WORK TASK: Make an exact copy of the lines from the one containing "- Type：方法的签名（参数和返回值类型）" to the end of the records below, and leave out everything else.

DATA SECTION:

────────────────

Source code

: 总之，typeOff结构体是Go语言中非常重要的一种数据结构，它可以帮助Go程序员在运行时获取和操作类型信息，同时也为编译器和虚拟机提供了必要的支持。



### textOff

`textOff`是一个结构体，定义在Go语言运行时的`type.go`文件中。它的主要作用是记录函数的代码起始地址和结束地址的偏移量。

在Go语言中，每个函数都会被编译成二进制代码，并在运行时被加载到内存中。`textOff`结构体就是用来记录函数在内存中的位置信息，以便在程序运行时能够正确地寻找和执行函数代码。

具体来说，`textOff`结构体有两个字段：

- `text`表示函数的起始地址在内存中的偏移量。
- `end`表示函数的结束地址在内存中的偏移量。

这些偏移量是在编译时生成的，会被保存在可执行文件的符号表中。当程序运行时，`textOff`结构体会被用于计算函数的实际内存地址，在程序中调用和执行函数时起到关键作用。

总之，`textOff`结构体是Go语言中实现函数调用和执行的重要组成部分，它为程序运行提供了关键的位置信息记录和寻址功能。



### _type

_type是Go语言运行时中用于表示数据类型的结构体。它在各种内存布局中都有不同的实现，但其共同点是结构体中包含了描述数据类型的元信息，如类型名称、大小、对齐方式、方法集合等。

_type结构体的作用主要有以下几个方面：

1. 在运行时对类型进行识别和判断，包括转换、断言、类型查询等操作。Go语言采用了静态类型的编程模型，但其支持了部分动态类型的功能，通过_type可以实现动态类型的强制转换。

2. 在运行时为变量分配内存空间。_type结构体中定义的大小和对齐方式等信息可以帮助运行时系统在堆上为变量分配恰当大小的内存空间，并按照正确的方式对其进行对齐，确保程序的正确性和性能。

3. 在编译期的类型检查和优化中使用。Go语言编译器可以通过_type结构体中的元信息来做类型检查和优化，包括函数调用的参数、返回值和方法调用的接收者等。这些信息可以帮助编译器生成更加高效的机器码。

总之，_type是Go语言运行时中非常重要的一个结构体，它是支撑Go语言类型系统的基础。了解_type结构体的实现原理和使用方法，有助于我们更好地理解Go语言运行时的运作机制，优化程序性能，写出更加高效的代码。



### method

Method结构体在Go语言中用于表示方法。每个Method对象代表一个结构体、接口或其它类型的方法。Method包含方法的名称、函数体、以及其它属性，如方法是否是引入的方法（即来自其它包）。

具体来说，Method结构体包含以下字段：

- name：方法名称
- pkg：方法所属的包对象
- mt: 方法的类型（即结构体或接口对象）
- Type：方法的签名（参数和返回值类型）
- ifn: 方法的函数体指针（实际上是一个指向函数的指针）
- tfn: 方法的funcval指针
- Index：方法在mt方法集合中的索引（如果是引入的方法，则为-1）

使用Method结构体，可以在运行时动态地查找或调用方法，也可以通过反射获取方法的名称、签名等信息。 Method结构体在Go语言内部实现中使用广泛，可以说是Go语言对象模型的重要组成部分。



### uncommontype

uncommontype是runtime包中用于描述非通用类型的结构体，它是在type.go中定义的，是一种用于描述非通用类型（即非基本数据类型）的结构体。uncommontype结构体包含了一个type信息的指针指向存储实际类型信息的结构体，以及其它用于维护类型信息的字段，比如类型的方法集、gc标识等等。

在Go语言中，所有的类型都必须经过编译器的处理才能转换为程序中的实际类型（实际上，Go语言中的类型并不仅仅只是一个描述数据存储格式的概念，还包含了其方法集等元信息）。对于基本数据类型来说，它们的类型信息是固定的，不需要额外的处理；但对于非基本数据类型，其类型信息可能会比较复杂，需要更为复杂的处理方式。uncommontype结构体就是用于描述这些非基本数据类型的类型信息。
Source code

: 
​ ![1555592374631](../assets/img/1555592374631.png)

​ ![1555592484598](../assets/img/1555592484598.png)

────────────────

RESPONSE BELOW:
- Type：方法的签名（参数和返回值类型）
- ifn: 方法的函数体指针（实际上是一个指向函数的指针）
- tfn: 方法的funcval指针
- Index：方法在mt方法集合中的索引（如果是引入的方法，则为-1）

使用Method结构体，可以在运行时动态地查找或调用方法，也可以通过反射获取方法的名称、签名等信息。 Method结构体在Go语言内部实现中使用广泛，可以说是Go语言对象模型的重要组成部分。



### uncommontype

uncommontype是runtime包中用于描述非通用类型的结构体，它是在type.go中定义的，是一种用于描述非通用类型（即非基本数据类型）的结构体。uncommontype结构体包含了一个type信息的指针指向存储实际类型信息的结构体，以及其它用于维护类型信息的字段，比如类型的方法集、gc标识等等。

在Go语言中，所有的类型都必须经过编译器的处理才能转换为程序中的实际类型（实际上，Go语言中的类型并不仅仅只是一个描述数据存储格式的概念，还包含了其方法集等元信息）。对于基本数据类型来说，它们的类型信息是固定的，不需要额外的处理；但对于非基本数据类型，其类型信息可能会比较复杂，需要更为复杂的处理方式。uncommontype结构体就是用于描述这些非基本数据类型的类型信息。
Source code

: 
​ ![1555592374631](../assets/img/1555592374631.png)

​ ![1555592484598](../assets/img/1555592484598.png)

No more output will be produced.